To preserve the tax-free treatment of the Distributions and the Mergers, Flex, Yuma and Nextracker (and their respective subsidiaries) will be barred under the Tax Matters Agreement from taking any action, or failing to take any action, during all relevant time periods where such action or failure to act adversely affects the tax-free status of the Distributions or the Mergers.
The Tax Matters Agreement will be binding upon, inure to the benefit of and be enforceable by (and against) the parties of the Tax Matters Agreement and their respective successors and permitted assigns. The Tax Matters Agreement may only be amended or modified, in whole or in part, at any time by a written instrument signed by each of the parties to the Tax Matters Agreement.
The description of the Tax Matters Agreement provided herein does not purport to be complete and is qualified in its entirety by reference to the full text of the Tax Matters Agreement, which is filed as Exhibit 10.2, and is incorporated by reference herein.
Item 2.01 Completion of Acquisition or Disposition of Assets.

→ **Data provided**
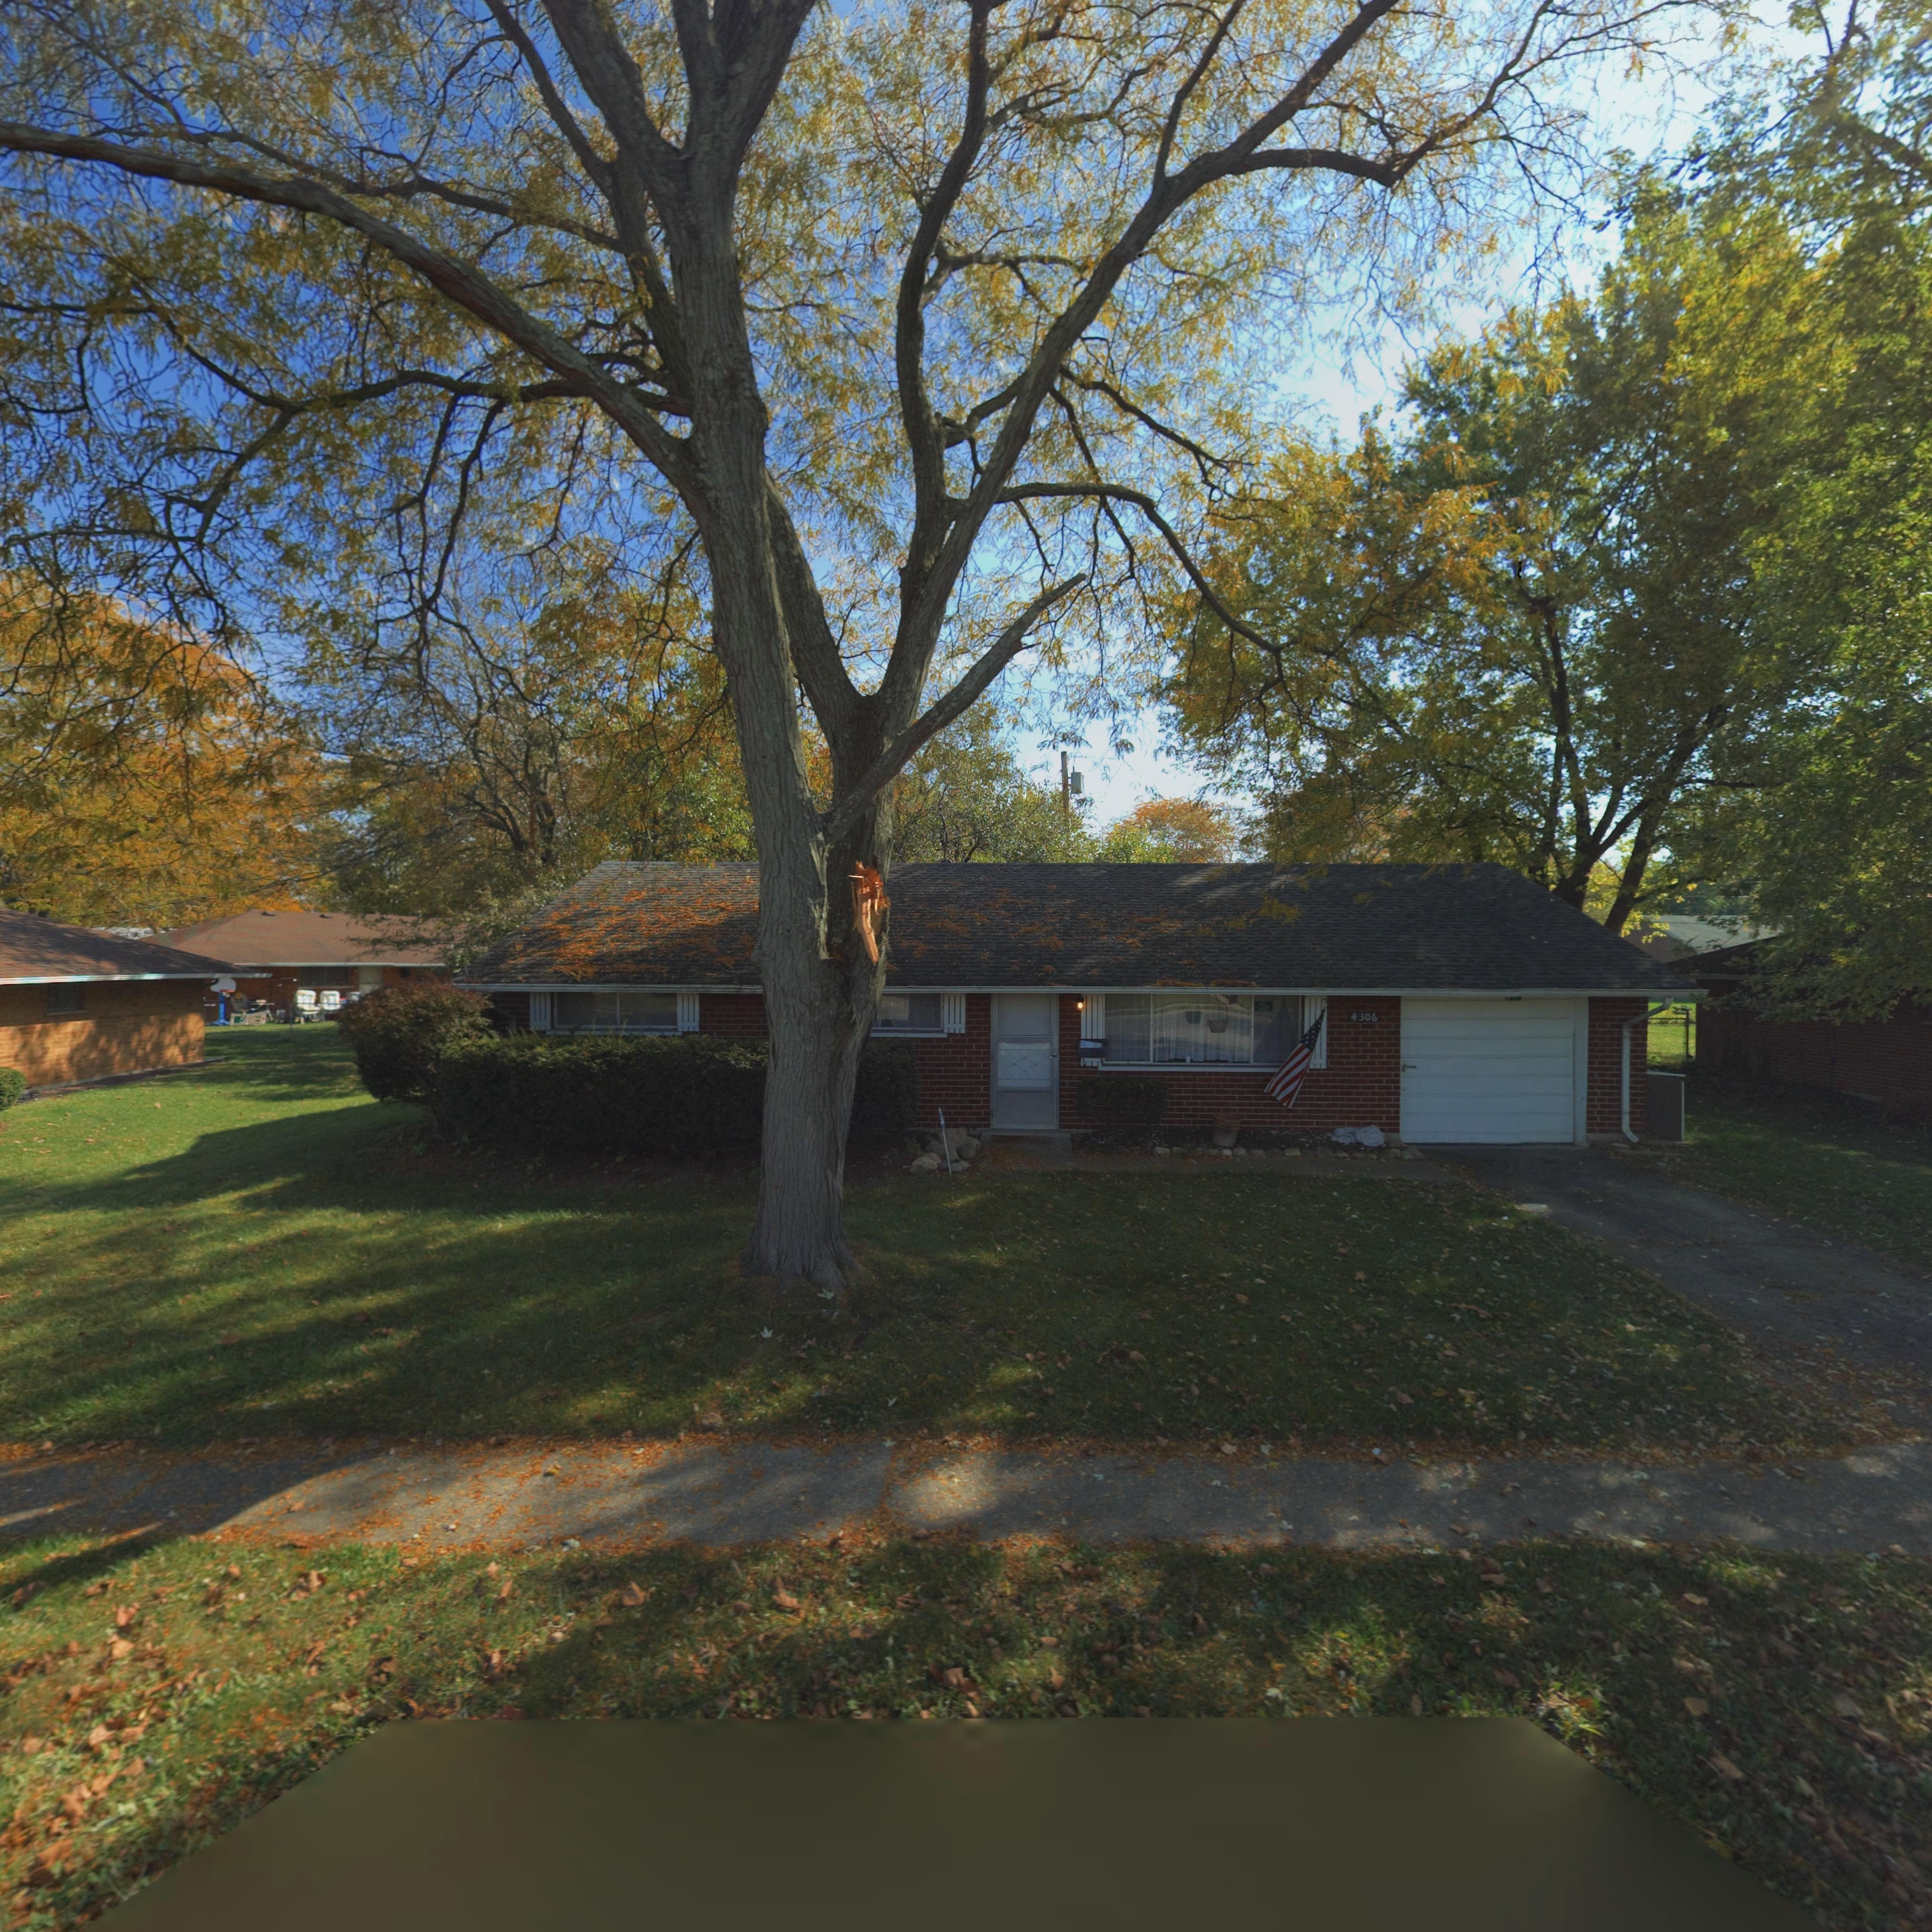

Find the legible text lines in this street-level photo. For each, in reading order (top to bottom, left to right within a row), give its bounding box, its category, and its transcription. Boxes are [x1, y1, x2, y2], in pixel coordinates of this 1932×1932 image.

[1350, 1011, 1379, 1023] StreetNumber: 4306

→ **Task prompt**
In the Tax Matters Agreement passage, how can the agreement be amended or modified? The data has nothing to do with the Tax Matters Agreement passage.

→ **Written response**
It can be amended or modified only by a written instrument signed by each of the parties to the Tax Matters Agreement.